The outlook may change if the price of crude remains at the end of 2014 levels. Being the main product imported by Spain, a sustained decline in the price of oil can lower the import bill.

== Cooperation ==
Cameroon is not a priority country in the Spanish Cooperation Master Plan, so there is no Technical Cooperation Office (TBT) in the country. Until 2012, the Open and Permanent Call (CAP) of AECID and the ordinary and extraordinary call for grants for NGOs have been the two main instruments for development cooperation in Cameroon.

The most important part of development cooperation is carried out by religious congregations, especially in health and education, and more recently by several NGOs. Both sometimes receive assistance from the Central Administration and in particular from the Autonomies and the local Administration. A Spanish Red Cross project for Chadian refugees was completed in 2012 and was financed by the Spanish Agency for International Development Cooperation.

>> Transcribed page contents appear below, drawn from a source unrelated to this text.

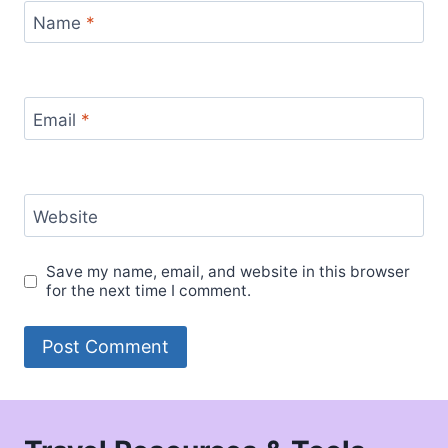
Name
*
Email
*
Website
Save my name, email, and website in this browser
for the next time I comment.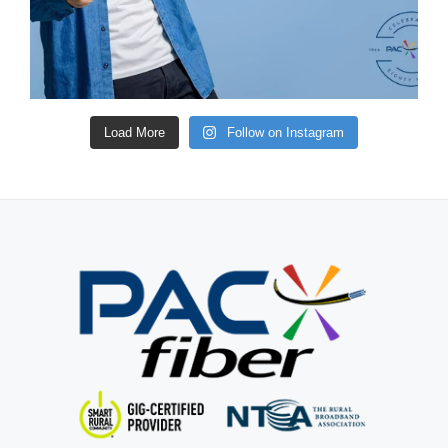
Load More
Follow on Instagram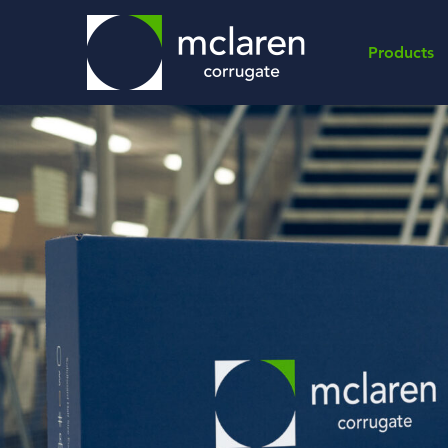
Products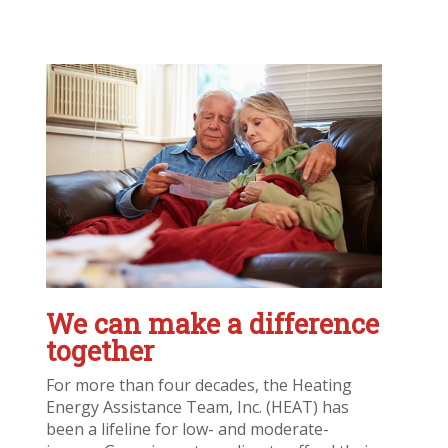
We can make a difference
together
For more than four decades, the Heating
Energy Assistance Team, Inc. (HEAT) has
been a lifeline for low- and moderate-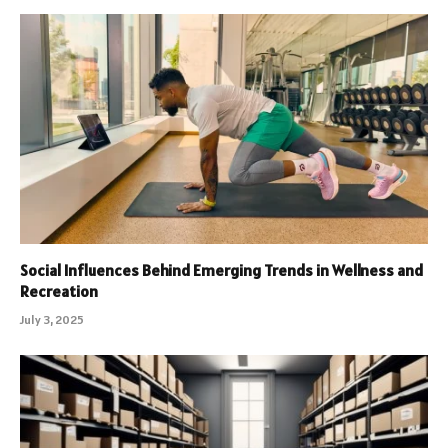
Social Influences Behind Emerging Trends in Wellness and
Recreation
July 3, 2025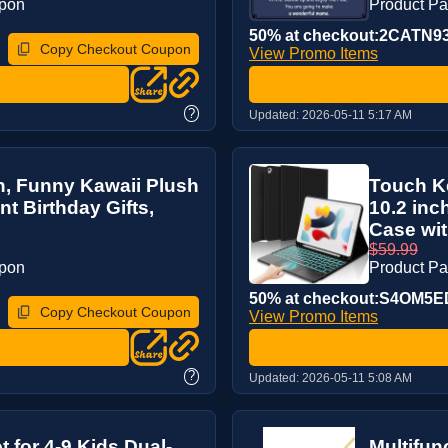
upon
Product P
50% at checkout:2CATN9
Copy Checkout Coupon
View Promo Items
?
Updated:
2026-05-11 5:17 AM
, Funny Kawaii Plush
Touch Ke
 Birthday Gifts,
10.2 inc
Case with
$59.99
upon
Product P
50% at checkout:S4OM5E
Copy Checkout Coupon
View Promo Items
?
Updated:
2026-05-11 5:08 AM
t for 4-9 Kids Dual-
Multifun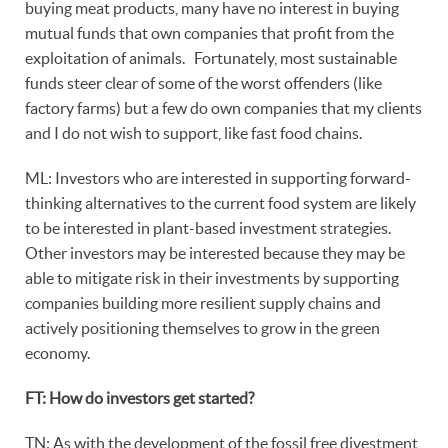
buying meat products, many have no interest in buying
mutual funds that own companies that profit from the
exploitation of animals. Fortunately, most sustainable
funds steer clear of some of the worst offenders (like
factory farms) but a few do own companies that my clients
and I do not wish to support, like fast food chains.
ML: Investors who are interested in supporting forward-
thinking alternatives to the current food system are likely
to be interested in plant-based investment strategies.
Other investors may be interested because they may be
able to mitigate risk in their investments by supporting
companies building more resilient supply chains and
actively positioning themselves to grow in the green
economy.
FT: How do investors get started?
TN: As with the development of the fossil free divestment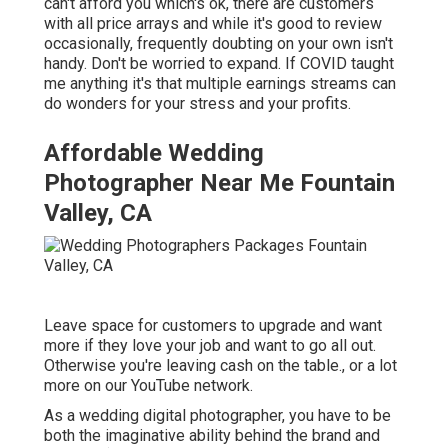
can't afford you which's ok, there are customers
with all price arrays and while it's good to review
occasionally, frequently doubting on your own isn't
handy. Don't be worried to expand. If COVID taught
me anything it's that multiple earnings streams can
do wonders for your stress and your profits.
Affordable Wedding
Photographer Near Me Fountain
Valley, CA
Leave space for customers to upgrade and want
more if they love your job and want to go all out.
Otherwise you're leaving cash on the table., or a lot
more on our YouTube network.
As a wedding digital photographer, you have to be
both the imaginative ability behind the brand and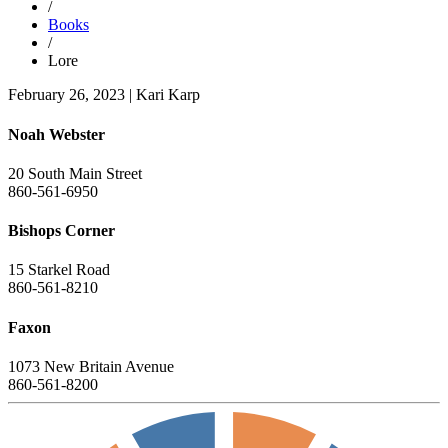
/
Books
/
Lore
February 26, 2023
|
Kari Karp
Noah Webster
20 South Main Street
860-561-6950
Bishops Corner
15 Starkel Road
860-561-8210
Faxon
1073 New Britain Avenue
860-561-8200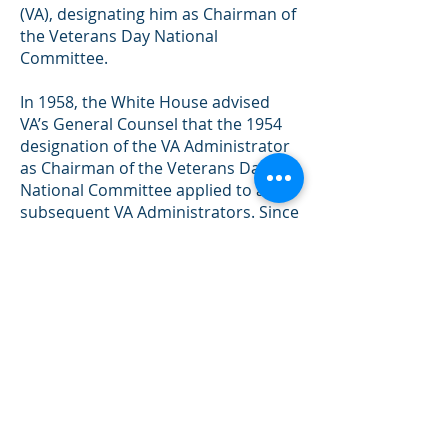
(VA), designating him as Chairman of
the Veterans Day National
Committee.
In 1958, the White House advised
VA’s General Counsel that the 1954
designation of the VA Administrator
as Chairman of the Veterans Day
National Committee applied to all
subsequent VA Administrators. Since
March 1989 when VA was elevated to
a cabinet level department, the
Secretary of Veterans Affairs has
served as the committee’s chairman.
The Uniform Holiday Bill (Public Law
90-363 (82
Stat. 250)) was signed on
June 28, 1968, and was intended to
ensure three-day weekends for
Federal employees by celebrating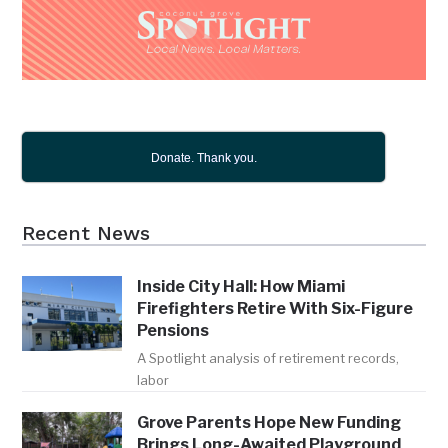
Donate. Thank you.
Recent News
Inside City Hall: How Miami
Firefighters Retire With Six-Figure
Pensions
A Spotlight analysis of retirement records,
labor
Grove Parents Hope New Funding
Brings Long-Awaited Playground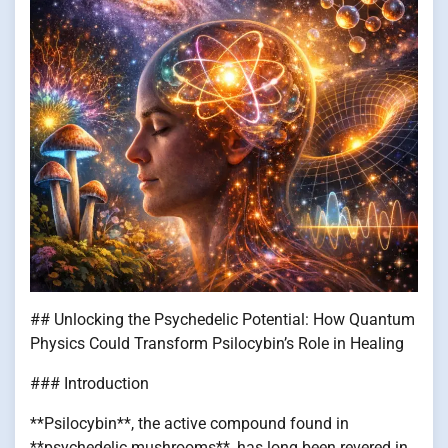
## Unlocking the Psychedelic Potential: How Quantum
Physics Could Transform Psilocybin’s Role in Healing
### Introduction
**Psilocybin**, the active compound found in
**psychedelic mushrooms**, has long been revered in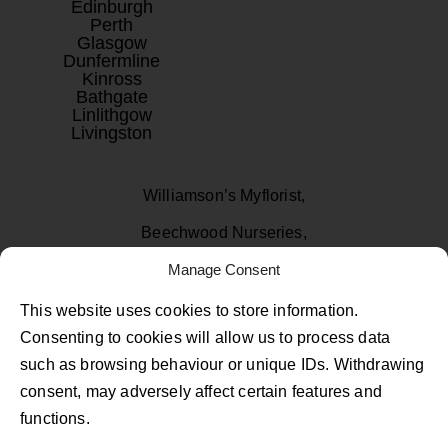
Edinburgh
Perth
Glasgow
Dunfermline
Kinross
Bathgate
Linlithgow
Livingston
Williamson’s Myflorist,
Beechwood Nurseries,
Uphall, West Lothian
Manage Consent
EH52 6PA
This website uses cookies to store information.
Consenting to cookies will allow us to process data
01506 811433
such as browsing behaviour or unique IDs. Withdrawing
consent, may adversely affect certain features and
Follow Us on Facebook
Follow Us on Instagram
Follow Us on TikTok
functions.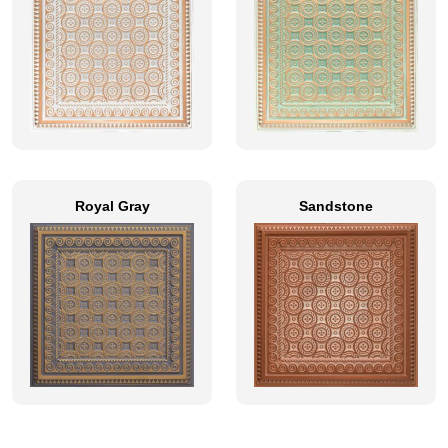
Royal Gray
Sandstone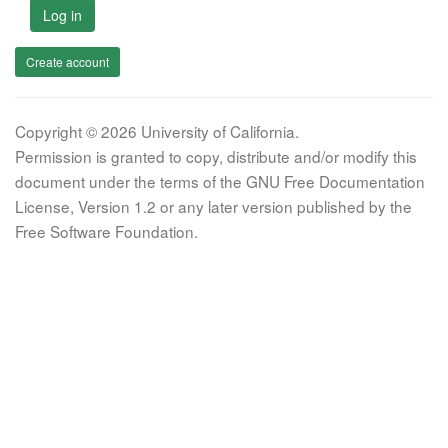
Log in
Create account
Copyright © 2026 University of California.
Permission is granted to copy, distribute and/or modify this
document under the terms of the GNU Free Documentation
License, Version 1.2 or any later version published by the
Free Software Foundation.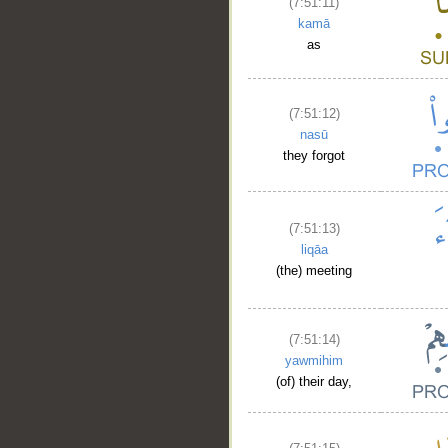
(7:51:11)
kamā
as
(7:51:12)
nasū
they forgot
(7:51:13)
liqāa
(the) meeting
(7:51:14)
yawmihim
(of) their day,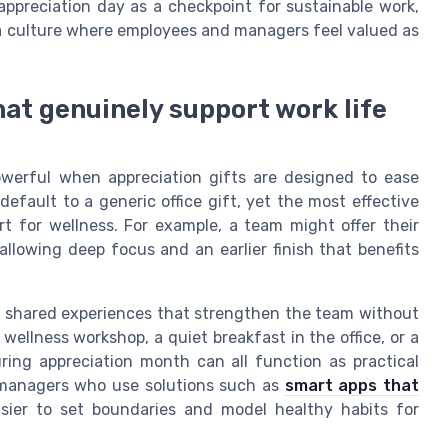
ppreciation day as a checkpoint for sustainable work,
 a culture where employees and managers feel valued as
hat genuinely support work life
erful when appreciation gifts are designed to ease
efault to a generic office gift, yet the most effective
rt for wellness. For example, a team might offer their
lowing deep focus and an earlier finish that benefits
e shared experiences that strengthen the team without
wellness workshop, a quiet breakfast in the office, or a
ing appreciation month can all function as practical
nd managers who use solutions such as
smart apps that
sier to set boundaries and model healthy habits for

There is currently a project in the same area developed by the NGO Red Deporte y Cooperation with funding from AECID. Casa África continues to enhance the presence of Cameroonians in its programs. Since 2011, this financing has been significantly reduced. The Spanish NGOs based in Cameroon include: Sports and Cooperation Network, Zerca and Far, Globalmón, Medicus Mundi, and Agermanament and CEIBA. Other NGOs fund projects, especially from religious congregations, such as Manos Unidas or PROCLADE.

==Culture==
The Spanish language is stated to be the "most popular foreign language in Cameroon", despite Germany, France and the United Kingdom being Cameroon's former colonizers.